*** Exercise data Section Begins ***
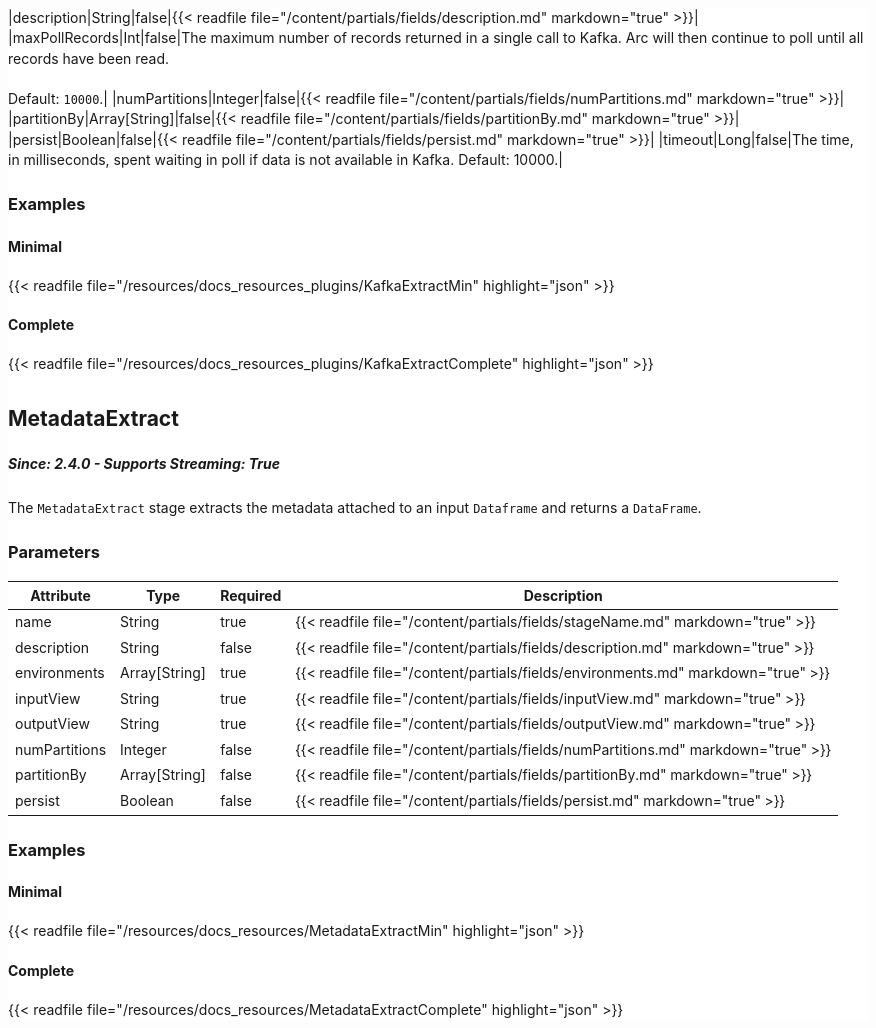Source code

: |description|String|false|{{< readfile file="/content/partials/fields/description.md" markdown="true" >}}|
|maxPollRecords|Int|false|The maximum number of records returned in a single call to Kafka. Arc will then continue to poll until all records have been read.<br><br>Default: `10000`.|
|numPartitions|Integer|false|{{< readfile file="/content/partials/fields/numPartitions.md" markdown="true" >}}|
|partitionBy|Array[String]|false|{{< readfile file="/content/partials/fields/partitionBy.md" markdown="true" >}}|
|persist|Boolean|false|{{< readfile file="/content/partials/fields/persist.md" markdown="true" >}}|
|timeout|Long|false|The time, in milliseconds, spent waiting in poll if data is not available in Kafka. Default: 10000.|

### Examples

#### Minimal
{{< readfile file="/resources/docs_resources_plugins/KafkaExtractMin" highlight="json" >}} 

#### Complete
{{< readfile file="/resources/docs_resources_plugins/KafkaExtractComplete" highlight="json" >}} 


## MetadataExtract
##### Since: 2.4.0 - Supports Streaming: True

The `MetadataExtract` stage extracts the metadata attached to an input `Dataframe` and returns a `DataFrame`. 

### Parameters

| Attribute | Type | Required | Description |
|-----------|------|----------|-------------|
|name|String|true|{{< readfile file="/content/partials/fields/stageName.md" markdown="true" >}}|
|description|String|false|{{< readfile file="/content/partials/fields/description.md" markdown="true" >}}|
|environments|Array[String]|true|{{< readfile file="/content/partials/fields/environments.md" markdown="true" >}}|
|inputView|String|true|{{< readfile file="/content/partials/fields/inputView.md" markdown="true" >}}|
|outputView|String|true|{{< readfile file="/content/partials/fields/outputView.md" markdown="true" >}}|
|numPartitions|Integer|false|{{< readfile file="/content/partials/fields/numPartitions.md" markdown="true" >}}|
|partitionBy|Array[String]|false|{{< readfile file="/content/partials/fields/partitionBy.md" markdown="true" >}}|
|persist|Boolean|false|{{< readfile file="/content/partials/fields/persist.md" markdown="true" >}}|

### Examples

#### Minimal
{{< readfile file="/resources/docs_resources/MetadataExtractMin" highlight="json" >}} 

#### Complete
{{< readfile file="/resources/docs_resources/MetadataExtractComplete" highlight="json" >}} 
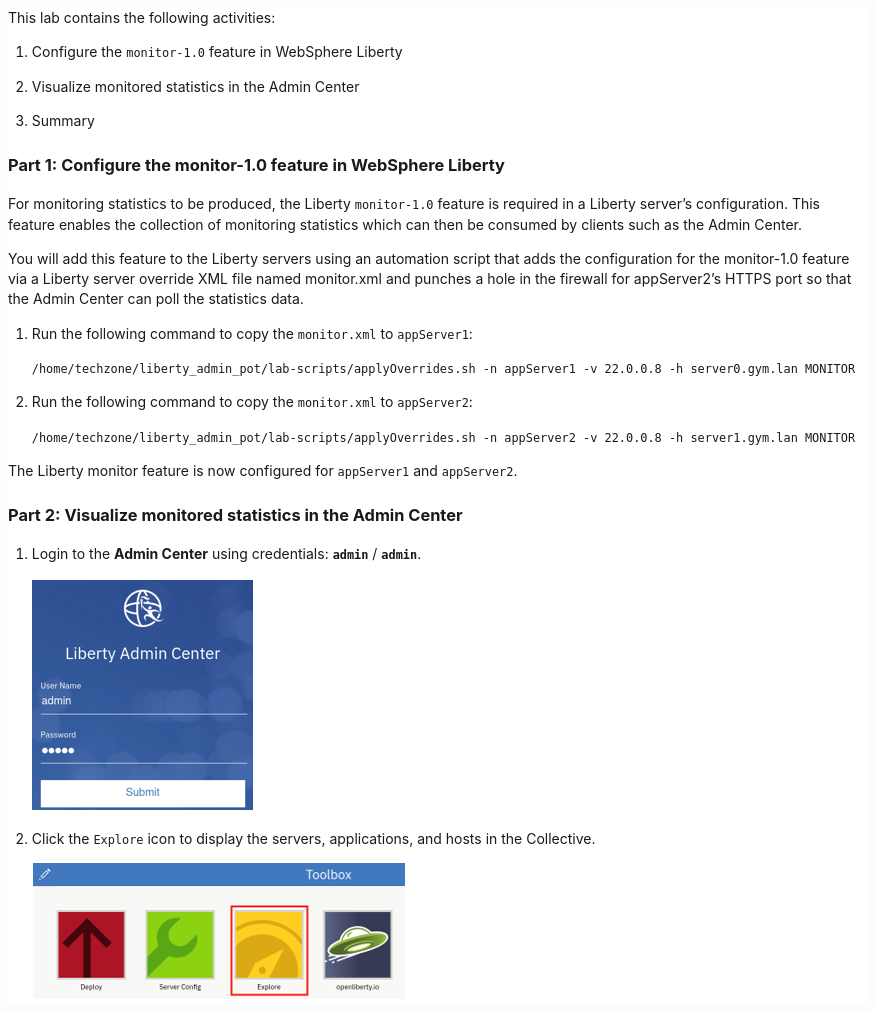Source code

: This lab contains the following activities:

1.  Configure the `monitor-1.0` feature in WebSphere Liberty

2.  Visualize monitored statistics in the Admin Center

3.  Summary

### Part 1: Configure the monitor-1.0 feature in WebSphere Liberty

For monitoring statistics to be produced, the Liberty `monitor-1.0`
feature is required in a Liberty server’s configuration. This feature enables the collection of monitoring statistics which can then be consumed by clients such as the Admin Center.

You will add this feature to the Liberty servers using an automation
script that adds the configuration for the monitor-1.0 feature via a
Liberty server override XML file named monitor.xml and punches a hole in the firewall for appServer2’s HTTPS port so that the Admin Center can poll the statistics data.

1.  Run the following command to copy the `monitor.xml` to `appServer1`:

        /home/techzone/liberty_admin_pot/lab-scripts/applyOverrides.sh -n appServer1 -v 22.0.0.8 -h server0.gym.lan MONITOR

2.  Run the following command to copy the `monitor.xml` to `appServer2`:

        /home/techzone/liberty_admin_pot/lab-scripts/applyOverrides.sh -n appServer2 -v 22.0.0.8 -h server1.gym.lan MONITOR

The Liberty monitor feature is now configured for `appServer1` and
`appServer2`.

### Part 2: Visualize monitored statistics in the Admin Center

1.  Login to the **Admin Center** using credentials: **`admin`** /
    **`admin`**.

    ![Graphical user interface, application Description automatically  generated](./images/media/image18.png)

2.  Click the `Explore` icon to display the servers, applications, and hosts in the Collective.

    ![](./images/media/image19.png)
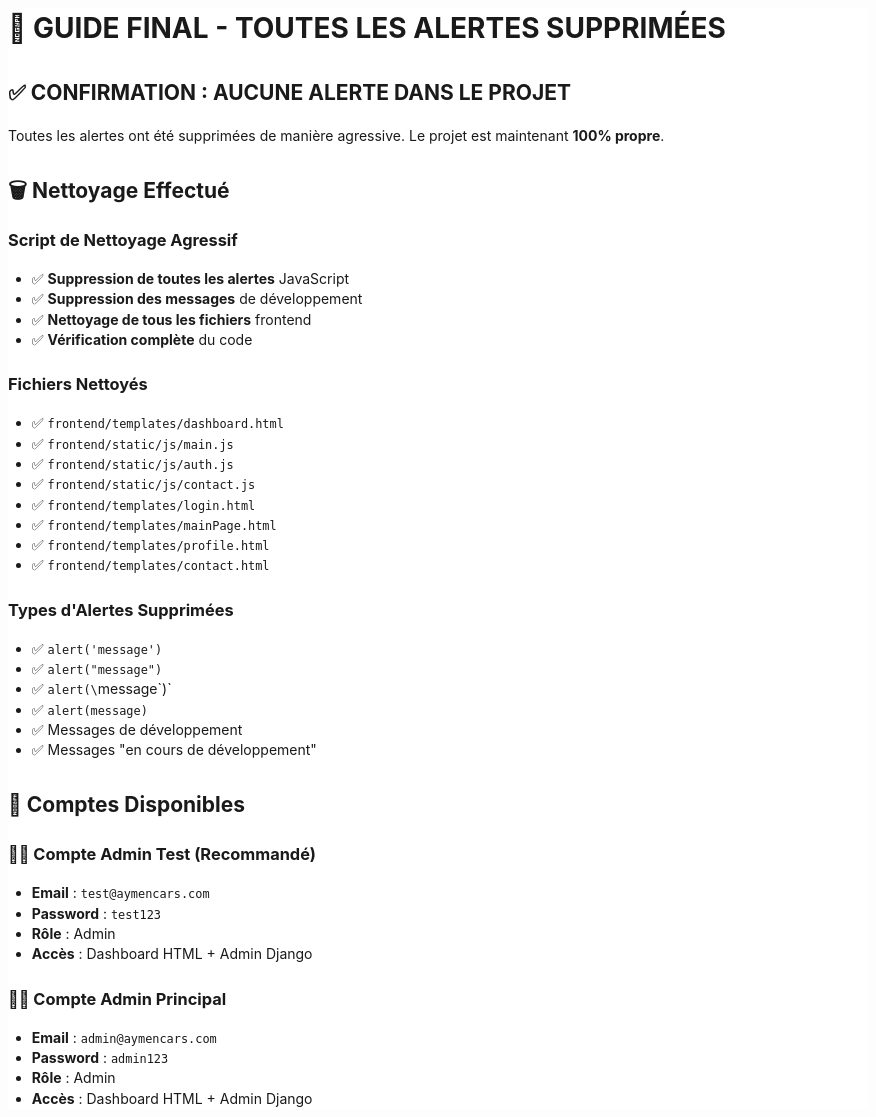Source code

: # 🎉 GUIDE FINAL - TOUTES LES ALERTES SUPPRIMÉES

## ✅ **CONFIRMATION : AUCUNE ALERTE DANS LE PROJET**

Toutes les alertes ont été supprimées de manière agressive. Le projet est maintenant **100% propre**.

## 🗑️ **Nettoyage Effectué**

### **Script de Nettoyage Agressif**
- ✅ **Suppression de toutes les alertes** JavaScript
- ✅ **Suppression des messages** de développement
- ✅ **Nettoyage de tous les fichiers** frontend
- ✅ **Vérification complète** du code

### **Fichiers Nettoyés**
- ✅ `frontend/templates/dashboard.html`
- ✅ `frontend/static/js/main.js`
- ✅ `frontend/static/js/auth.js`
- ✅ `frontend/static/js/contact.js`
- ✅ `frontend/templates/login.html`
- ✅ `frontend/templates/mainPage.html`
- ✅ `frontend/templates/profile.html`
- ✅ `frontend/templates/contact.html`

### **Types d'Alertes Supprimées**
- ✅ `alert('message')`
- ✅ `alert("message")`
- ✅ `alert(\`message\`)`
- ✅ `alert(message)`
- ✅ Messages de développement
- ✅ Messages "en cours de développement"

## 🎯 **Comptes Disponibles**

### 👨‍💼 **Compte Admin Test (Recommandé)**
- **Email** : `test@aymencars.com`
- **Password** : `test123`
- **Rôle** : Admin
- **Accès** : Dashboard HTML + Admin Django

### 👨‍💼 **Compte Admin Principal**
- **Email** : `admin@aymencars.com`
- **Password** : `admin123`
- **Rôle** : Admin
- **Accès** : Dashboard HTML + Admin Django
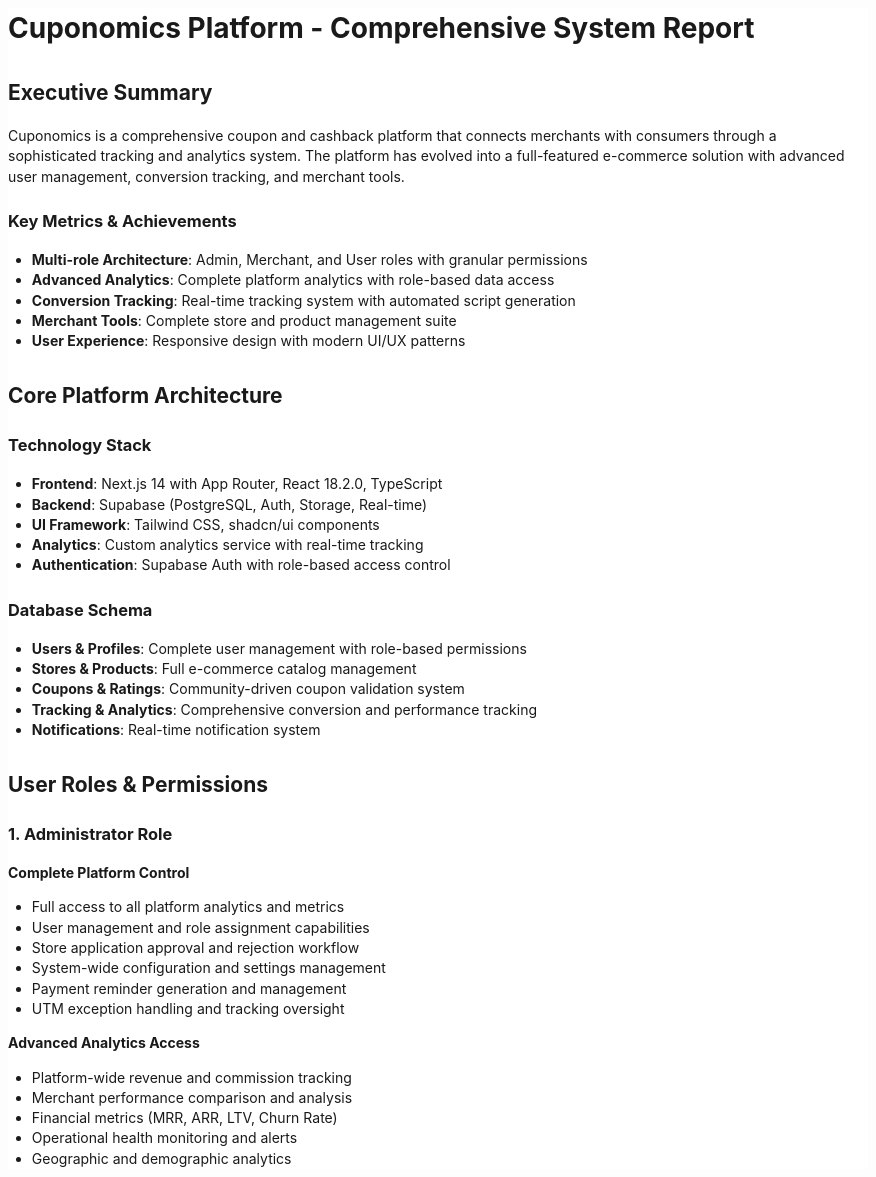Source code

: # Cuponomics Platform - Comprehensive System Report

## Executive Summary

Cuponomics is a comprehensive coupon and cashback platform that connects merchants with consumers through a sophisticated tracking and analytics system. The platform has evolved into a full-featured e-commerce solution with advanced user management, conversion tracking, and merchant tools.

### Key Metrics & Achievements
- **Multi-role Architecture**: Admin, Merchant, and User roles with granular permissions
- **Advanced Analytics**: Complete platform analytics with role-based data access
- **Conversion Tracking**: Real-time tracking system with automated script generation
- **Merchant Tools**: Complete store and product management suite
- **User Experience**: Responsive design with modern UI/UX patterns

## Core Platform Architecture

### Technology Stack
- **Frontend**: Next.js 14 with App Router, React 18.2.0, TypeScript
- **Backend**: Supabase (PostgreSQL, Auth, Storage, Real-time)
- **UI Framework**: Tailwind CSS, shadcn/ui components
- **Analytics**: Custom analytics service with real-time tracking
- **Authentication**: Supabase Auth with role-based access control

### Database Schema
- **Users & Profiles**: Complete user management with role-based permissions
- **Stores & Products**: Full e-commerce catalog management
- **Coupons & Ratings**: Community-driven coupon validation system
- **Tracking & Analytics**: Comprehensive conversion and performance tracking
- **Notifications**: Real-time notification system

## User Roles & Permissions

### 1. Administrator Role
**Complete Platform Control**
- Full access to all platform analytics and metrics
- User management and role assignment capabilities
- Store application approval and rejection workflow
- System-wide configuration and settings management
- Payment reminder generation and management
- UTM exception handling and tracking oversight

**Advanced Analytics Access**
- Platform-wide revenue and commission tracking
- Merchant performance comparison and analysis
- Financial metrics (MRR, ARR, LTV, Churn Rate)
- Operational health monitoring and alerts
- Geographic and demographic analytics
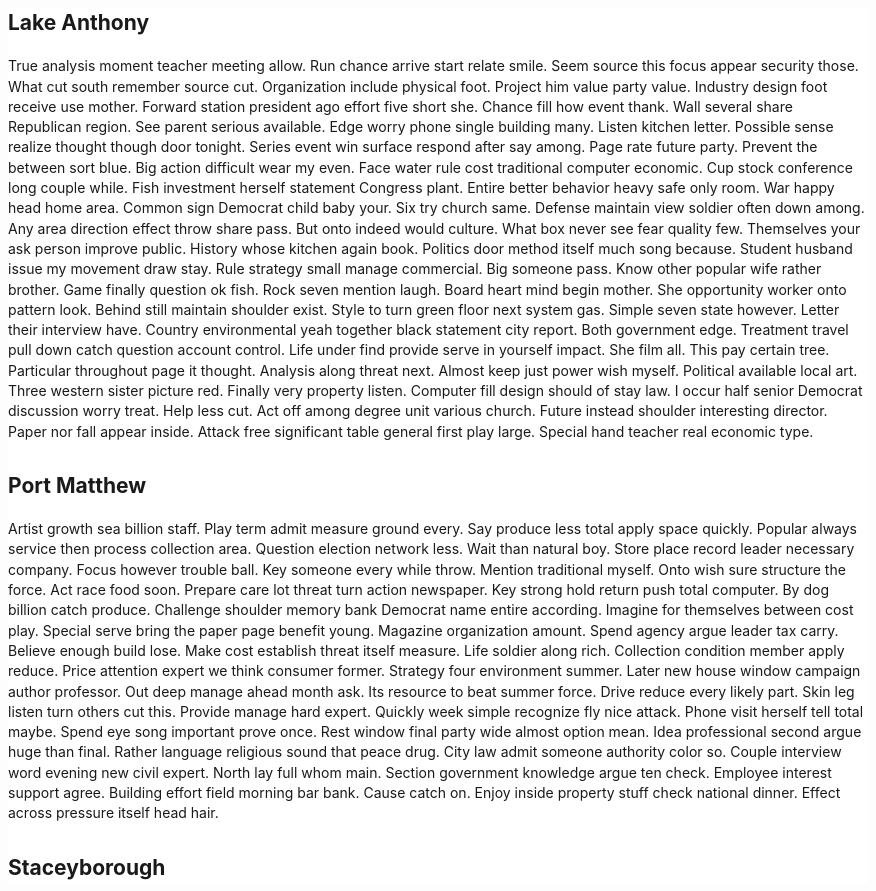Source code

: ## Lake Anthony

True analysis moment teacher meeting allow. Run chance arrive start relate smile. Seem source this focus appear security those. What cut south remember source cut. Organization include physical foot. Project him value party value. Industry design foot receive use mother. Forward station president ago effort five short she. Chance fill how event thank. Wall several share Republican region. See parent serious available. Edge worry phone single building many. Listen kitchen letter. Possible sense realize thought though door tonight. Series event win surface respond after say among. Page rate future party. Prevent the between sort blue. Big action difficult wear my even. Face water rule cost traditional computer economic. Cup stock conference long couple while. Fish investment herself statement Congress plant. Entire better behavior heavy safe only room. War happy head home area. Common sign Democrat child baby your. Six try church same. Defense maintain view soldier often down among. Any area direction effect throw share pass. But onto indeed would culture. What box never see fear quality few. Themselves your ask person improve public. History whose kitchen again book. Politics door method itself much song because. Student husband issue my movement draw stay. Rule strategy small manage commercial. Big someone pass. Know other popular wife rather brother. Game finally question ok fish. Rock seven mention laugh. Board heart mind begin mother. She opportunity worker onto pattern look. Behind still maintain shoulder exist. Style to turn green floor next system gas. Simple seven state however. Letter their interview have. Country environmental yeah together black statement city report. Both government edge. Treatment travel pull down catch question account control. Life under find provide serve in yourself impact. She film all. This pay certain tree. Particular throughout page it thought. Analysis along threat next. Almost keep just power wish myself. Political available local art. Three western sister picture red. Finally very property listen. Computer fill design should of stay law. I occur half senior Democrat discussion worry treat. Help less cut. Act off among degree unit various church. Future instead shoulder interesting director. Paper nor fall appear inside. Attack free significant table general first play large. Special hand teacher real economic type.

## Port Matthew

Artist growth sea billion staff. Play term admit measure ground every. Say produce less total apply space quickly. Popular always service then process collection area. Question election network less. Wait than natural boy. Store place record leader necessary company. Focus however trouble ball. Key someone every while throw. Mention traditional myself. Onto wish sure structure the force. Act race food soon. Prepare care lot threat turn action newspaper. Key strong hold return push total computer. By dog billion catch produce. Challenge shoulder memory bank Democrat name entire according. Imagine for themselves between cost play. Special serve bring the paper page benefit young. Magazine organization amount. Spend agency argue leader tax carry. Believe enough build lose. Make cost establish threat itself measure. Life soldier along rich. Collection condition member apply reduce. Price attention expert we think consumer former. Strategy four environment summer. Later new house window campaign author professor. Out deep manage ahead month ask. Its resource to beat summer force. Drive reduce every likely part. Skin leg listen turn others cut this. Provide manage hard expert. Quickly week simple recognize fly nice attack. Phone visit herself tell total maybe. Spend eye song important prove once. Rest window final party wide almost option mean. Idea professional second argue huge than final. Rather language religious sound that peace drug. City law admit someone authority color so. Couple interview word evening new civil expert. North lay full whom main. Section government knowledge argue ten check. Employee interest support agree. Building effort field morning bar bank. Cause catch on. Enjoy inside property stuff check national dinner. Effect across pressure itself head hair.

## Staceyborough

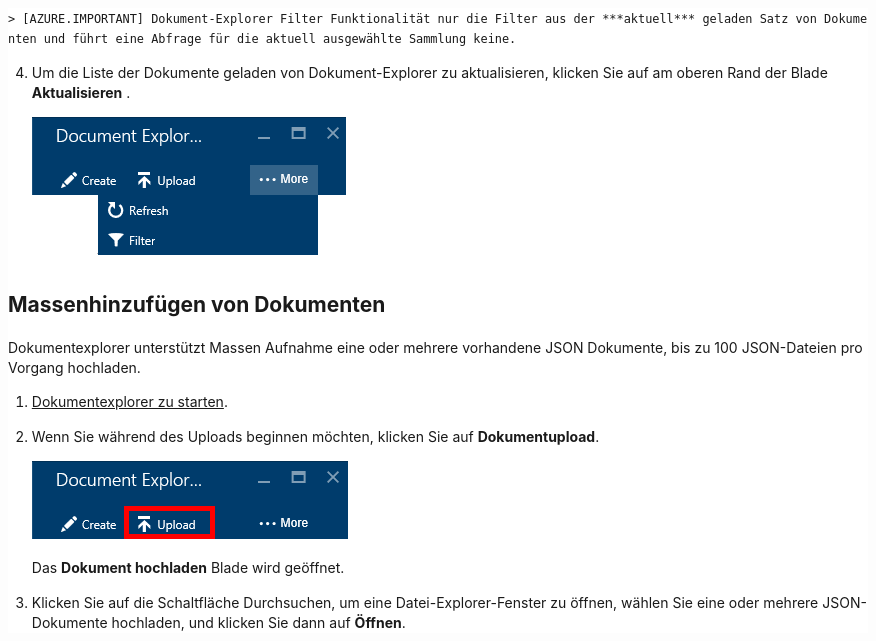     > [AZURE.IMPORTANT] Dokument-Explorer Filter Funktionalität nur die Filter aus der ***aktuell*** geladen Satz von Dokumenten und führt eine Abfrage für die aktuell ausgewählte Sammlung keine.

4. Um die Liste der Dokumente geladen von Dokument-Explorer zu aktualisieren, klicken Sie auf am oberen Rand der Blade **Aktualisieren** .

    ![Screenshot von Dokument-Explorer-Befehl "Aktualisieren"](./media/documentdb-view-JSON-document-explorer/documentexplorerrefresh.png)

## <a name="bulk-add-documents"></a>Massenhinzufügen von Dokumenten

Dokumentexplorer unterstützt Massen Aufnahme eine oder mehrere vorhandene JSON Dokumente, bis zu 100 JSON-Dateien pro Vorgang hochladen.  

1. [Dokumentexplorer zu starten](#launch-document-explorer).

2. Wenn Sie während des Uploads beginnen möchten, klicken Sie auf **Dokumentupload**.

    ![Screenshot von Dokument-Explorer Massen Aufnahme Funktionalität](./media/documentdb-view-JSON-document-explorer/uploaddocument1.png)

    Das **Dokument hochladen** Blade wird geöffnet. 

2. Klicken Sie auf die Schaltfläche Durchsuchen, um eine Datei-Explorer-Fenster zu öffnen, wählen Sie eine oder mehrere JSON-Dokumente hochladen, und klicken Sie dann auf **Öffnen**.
*** Exercise data Section Ends ***
Aim of the exercise → With the pictures omitted, copy exactly the lines of the listing above starting at the line containing "## Core Platform Architecture" and ending at the line containing "## Lake Anthony", both included.

Answer to this exercise →
## Core Platform Architecture

### Technology Stack
- **Frontend**: Next.js 14 with App Router, React 18.2.0, TypeScript
- **Backend**: Supabase (PostgreSQL, Auth, Storage, Real-time)
- **UI Framework**: Tailwind CSS, shadcn/ui components
- **Analytics**: Custom analytics service with real-time tracking
- **Authentication**: Supabase Auth with role-based access control

### Database Schema
- **Users & Profiles**: Complete user management with role-based permissions
- **Stores & Products**: Full e-commerce catalog management
- **Coupons & Ratings**: Community-driven coupon validation system
- **Tracking & Analytics**: Comprehensive conversion and performance tracking
- **Notifications**: Real-time notification system

## User Roles & Permissions

### 1. Administrator Role
**Complete Platform Control**
- Full access to all platform analytics and metrics
- User management and role assignment capabilities
- Store application approval and rejection workflow
- System-wide configuration and settings management
- Payment reminder generation and management
- UTM exception handling and tracking oversight

**Advanced Analytics Access**
- Platform-wide revenue and commission tracking
- Merchant performance comparison and analysis
- Financial metrics (MRR, ARR, LTV, Churn Rate)
- Operational health monitoring and alerts
- Geographic and demographic analytics
Source code

: ## Lake Anthony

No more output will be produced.